A chi si nutre di post rock parlare degli Explosions In The Sky è come parlare di un amico fraterno: sempre lì vicino nel momento del bisogno, sempre in grado di consolarti, sempre in grado di prenderti per un braccio nei momenti di maggiore sconforto e di sussurrarti: "ehi non ti preoccupare, è la vita, passerà". Almeno questo è ciò che sono per me i texani, un gruppo per ogni momento della mia vita, una colonna sonora costante che sa dire qualcosa in qualunque momento in cui li ascolto, nelle notti più tormentate come nelle giornate più felici. Logico quindi che mi sono sentito quasi in dovere di parlare del loro primo disco del 2000, questo "How Strange, Innocence" pubblicato solo cinque anni dopo perché considerato dal gruppo troppo inadatto e affrettato. Per fortuna che, a posteriori e con ormai un seguito più che consolidato, i nostri hanno deciso di ripubblicarlo e di consegnarlo ai fan in tutta la sua interezza.

Il presente CD consta di sette pezzi di puro e semplice post rock strumentale, forse un po' grezzino, forse un po' scontato in certi momenti, ma contenente delle perle di assoluto valore.

"A Song For Our Fathers" ci schiude il mondo degli EITS: un riff di basso si lega a un malinconico arpeggio di chitarra, a ruota seguito dalla batteria e dall'altra chitarra. Gli strumenti tessono, pian piano, le fila di una bellissima traccia, che i detrattori del genere considereranno ripetitiva (in fondo parliamo di un genere fatto di sfumature e stratificazioni, che si apprezza alla lunga e nel suo crescere di intensità). Alla metà l'incedere placido cede il passo a distorsioni "à la Mogwai", senza però cadere in una stupida imitazione, che in un saliscendi continuo ci accompagnano verso la fine di questa prima, notevole traccia.

Se la successiva "Snow And Lights" ribalta lo schema del precedente pezzo (partendo sparata, rilassandosi nella parte centrale, e di colpo risollevandosi con folate di batteria improvvise e scariche elettriche) e con "Magic Hours" che non si può non meravigliarsi della genialità dei nostri, sin dal loro primo disco.
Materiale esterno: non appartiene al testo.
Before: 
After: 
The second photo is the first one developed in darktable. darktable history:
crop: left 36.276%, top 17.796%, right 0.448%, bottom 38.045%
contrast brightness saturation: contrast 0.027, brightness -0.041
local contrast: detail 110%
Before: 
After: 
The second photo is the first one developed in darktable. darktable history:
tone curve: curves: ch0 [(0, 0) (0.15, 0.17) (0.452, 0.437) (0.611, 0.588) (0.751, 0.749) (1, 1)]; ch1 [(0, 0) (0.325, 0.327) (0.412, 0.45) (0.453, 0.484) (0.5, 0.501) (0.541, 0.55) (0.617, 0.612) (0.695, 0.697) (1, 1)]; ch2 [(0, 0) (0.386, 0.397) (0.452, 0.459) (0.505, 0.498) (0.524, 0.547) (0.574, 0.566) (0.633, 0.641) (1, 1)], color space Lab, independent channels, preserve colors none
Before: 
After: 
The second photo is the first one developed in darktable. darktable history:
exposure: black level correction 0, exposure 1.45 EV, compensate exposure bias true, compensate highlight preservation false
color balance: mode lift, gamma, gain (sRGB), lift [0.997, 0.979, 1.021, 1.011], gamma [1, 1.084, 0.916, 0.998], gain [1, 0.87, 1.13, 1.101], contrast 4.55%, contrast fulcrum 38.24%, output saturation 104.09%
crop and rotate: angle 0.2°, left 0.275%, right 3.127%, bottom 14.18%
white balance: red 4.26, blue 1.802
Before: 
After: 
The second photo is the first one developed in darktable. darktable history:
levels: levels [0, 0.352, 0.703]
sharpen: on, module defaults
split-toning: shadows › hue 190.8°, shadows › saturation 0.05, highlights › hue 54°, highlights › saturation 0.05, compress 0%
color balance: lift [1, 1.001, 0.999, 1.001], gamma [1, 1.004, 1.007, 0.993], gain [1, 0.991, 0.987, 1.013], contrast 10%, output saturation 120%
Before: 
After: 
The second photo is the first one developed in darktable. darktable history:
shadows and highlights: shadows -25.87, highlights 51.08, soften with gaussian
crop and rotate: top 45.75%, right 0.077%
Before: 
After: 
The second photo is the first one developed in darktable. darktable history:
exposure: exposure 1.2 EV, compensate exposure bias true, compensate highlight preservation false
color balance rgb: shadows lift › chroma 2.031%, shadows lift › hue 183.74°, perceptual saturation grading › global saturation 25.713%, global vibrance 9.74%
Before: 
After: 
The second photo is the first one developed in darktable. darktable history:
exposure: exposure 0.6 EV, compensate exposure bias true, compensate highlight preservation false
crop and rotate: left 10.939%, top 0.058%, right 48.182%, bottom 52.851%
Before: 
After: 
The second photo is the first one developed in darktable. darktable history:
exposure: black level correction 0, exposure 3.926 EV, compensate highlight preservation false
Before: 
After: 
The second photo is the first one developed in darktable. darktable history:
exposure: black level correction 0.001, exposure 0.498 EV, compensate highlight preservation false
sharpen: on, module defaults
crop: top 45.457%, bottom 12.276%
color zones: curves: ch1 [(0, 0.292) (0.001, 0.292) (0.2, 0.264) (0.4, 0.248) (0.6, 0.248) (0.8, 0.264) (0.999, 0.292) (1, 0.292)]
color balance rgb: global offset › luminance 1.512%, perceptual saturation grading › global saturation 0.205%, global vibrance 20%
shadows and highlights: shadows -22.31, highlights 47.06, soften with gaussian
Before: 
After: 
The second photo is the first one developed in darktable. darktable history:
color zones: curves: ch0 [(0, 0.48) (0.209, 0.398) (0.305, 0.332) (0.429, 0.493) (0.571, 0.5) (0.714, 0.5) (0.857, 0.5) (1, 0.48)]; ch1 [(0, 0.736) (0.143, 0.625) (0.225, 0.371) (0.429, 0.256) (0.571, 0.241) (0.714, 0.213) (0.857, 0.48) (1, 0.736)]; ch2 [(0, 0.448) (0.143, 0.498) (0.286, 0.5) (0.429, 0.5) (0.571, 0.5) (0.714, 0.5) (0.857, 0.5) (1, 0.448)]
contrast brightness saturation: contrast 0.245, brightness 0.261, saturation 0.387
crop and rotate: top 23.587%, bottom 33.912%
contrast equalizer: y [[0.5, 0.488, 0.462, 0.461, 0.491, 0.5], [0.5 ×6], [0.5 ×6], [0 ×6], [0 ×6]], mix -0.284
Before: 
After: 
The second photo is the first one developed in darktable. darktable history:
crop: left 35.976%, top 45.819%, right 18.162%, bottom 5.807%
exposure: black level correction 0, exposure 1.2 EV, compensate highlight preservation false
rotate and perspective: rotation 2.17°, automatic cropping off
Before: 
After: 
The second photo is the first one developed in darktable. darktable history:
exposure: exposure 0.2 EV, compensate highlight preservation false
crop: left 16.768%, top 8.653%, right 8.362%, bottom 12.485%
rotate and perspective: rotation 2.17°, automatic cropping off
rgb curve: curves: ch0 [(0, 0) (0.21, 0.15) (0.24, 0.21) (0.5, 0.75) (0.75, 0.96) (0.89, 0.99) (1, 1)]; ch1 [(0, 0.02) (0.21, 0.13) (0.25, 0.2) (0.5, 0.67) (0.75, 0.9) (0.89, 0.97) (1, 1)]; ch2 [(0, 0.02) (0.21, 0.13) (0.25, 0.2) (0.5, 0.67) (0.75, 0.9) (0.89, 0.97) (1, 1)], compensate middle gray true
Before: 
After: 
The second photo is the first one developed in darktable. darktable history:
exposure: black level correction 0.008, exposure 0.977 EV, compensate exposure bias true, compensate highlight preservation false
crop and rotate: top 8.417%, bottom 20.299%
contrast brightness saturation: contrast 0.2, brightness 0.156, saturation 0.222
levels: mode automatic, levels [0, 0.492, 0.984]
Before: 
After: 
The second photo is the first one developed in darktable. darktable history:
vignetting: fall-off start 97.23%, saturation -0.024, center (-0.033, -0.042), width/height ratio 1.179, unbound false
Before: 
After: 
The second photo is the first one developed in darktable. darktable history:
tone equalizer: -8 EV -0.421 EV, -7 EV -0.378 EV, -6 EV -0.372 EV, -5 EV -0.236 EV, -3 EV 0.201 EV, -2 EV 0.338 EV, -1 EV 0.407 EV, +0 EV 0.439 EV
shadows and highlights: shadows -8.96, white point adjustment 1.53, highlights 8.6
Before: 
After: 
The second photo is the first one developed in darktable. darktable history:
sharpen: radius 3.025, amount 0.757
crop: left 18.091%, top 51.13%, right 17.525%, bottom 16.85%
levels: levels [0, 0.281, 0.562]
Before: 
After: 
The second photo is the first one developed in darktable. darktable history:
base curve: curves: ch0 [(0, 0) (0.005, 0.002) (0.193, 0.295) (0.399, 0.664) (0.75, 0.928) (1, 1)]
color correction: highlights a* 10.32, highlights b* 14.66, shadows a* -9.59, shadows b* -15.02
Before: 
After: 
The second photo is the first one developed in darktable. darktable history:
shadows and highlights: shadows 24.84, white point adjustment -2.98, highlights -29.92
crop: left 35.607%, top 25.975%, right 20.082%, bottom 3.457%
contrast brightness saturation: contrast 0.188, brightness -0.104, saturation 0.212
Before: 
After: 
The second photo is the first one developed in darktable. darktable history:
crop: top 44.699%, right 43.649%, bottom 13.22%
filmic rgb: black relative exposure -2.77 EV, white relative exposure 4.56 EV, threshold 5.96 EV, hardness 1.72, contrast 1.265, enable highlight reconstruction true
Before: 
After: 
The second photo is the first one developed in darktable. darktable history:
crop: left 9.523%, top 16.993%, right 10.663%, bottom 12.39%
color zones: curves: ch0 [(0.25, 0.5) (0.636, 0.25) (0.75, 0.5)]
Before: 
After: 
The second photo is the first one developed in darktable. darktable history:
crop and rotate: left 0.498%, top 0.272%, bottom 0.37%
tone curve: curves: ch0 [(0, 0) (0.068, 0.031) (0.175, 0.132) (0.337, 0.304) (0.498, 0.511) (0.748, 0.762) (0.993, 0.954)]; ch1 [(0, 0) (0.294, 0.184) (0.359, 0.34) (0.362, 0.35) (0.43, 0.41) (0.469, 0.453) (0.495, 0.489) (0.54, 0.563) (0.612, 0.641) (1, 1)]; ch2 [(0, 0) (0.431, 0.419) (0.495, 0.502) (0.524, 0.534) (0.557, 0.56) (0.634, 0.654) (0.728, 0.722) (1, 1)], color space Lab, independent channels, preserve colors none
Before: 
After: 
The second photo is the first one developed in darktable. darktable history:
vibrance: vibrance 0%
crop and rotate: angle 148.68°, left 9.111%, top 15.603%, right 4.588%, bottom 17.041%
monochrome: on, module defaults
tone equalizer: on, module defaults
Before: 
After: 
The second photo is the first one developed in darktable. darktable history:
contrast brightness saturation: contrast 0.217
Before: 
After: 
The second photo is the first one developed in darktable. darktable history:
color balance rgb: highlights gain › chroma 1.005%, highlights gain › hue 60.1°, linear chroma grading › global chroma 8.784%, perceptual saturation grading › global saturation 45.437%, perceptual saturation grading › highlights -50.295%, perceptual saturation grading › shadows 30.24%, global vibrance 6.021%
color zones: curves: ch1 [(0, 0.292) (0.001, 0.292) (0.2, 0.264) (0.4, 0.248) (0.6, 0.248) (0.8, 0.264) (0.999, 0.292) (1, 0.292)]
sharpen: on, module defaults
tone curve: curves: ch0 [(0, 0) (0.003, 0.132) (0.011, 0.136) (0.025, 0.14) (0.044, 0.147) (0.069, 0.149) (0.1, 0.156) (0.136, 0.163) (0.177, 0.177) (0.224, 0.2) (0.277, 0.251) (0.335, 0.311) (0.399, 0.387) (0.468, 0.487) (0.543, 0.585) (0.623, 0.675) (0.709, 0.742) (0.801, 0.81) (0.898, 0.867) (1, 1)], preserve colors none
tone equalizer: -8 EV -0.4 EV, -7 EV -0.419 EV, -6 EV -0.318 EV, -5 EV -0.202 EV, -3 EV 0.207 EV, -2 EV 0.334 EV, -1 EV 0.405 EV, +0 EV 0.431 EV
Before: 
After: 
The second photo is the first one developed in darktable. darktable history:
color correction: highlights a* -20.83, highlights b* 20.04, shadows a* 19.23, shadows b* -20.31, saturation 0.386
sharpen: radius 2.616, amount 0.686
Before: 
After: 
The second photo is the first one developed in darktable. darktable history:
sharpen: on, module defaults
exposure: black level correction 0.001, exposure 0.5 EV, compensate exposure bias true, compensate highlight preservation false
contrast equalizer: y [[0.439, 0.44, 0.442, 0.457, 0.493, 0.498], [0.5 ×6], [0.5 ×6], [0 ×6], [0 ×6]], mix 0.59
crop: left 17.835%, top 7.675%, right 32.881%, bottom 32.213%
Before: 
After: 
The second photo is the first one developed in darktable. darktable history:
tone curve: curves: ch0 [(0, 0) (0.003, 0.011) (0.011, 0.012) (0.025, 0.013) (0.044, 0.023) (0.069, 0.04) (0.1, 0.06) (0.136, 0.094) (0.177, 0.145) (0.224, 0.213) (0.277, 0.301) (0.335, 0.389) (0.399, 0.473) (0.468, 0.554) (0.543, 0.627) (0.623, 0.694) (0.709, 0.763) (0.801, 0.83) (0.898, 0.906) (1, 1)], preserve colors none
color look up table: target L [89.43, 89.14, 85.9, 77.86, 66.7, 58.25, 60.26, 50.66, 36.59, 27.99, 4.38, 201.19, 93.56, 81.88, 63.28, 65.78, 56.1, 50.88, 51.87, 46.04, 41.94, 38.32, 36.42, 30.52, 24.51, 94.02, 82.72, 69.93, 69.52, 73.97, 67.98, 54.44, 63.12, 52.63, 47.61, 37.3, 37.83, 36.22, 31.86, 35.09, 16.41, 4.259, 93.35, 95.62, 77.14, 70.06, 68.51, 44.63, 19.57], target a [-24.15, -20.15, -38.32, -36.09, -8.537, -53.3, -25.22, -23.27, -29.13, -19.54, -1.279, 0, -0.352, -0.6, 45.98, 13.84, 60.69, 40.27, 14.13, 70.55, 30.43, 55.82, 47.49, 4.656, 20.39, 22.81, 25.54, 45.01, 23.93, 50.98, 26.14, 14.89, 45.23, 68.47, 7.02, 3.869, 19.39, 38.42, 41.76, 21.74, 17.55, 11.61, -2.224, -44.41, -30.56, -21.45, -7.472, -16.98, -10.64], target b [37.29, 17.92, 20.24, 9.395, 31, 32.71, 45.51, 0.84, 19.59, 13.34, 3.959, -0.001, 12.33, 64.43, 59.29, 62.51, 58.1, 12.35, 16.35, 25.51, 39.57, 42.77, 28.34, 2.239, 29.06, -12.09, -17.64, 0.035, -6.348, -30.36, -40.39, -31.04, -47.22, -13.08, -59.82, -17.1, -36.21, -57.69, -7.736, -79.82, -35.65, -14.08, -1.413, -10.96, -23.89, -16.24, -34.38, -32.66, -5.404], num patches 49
Ancora semplici riff di chitarra, solari e sinceri, un contrappunto rispetto al basso profondo e pulsante, poi un break, e poco dopo il terzo minuto, inizia la vera e propria canzone. Di colpo l'atmosfera comincia a farsi tesa e crepuscolare, sembra di intraprendere viaggio dentro un bosco via via sempre più fitto, dove la luce filtra sempre meno. La tensione cresce con il prosieguo della traccia, gli strumenti si assommano, i riff subiscono leggere variazioni, la sessione ritmica aumenta il passo e la velocità cresce, sino alla inevitabile esplosione, il climax emotivo della traccia (e forse del disco), quelle sferzate elettriche al sesto minuto che danno origine a una vera e propria tempesta sonora che ci strapperà dalle nostre certezze residue e ci sballotterà in lungo e largo fino alla metà dell'ottavo minuto, con la chiusura del brano. E' piacevole sentire come, nonostante il grado di coinvolgimento che aumenta e si accresce di pari passo allo scorrere del pezzo, non ci si sente mai minacciati fino in fondo, mai inadeguati, mai impauriti... Questo è ciò di cui parlavo quando, all'inizio, dicevo che gli EITS sono come un vecchio amico in grado di tranquillizzarti in ogni momento.

Vere e proprie "esplosioni emotive" come quelle appena sperimentate sono in parte rintracciabili solo in "Glittering Blackness". Gli altri pezzi, tutti di eguale bellezza e valore, sono cavalcate tranquillizzanti, romantiche (e forse irreali?) come gli abbracci di due innamorati che volteggiano nei cieli pastello parigini dipinti da Chagall (spero che chi ha in mente il dipinto da me citato possa convenire con questa mia similitudine).

Non siamo di fronte al capolavoro degli Explosions In The Sky, questo è ovvio. Si tratta però di certo di un disco da avere per tutti i fan della band e del post rock in generale, se non altro anche per capire le radici del gruppo (e per non perdersi momenti come quelli da me descritti). Di certo stiamo parlando però di una bellissima esperienza, che penso sia più che positivo fare, almeno una volta.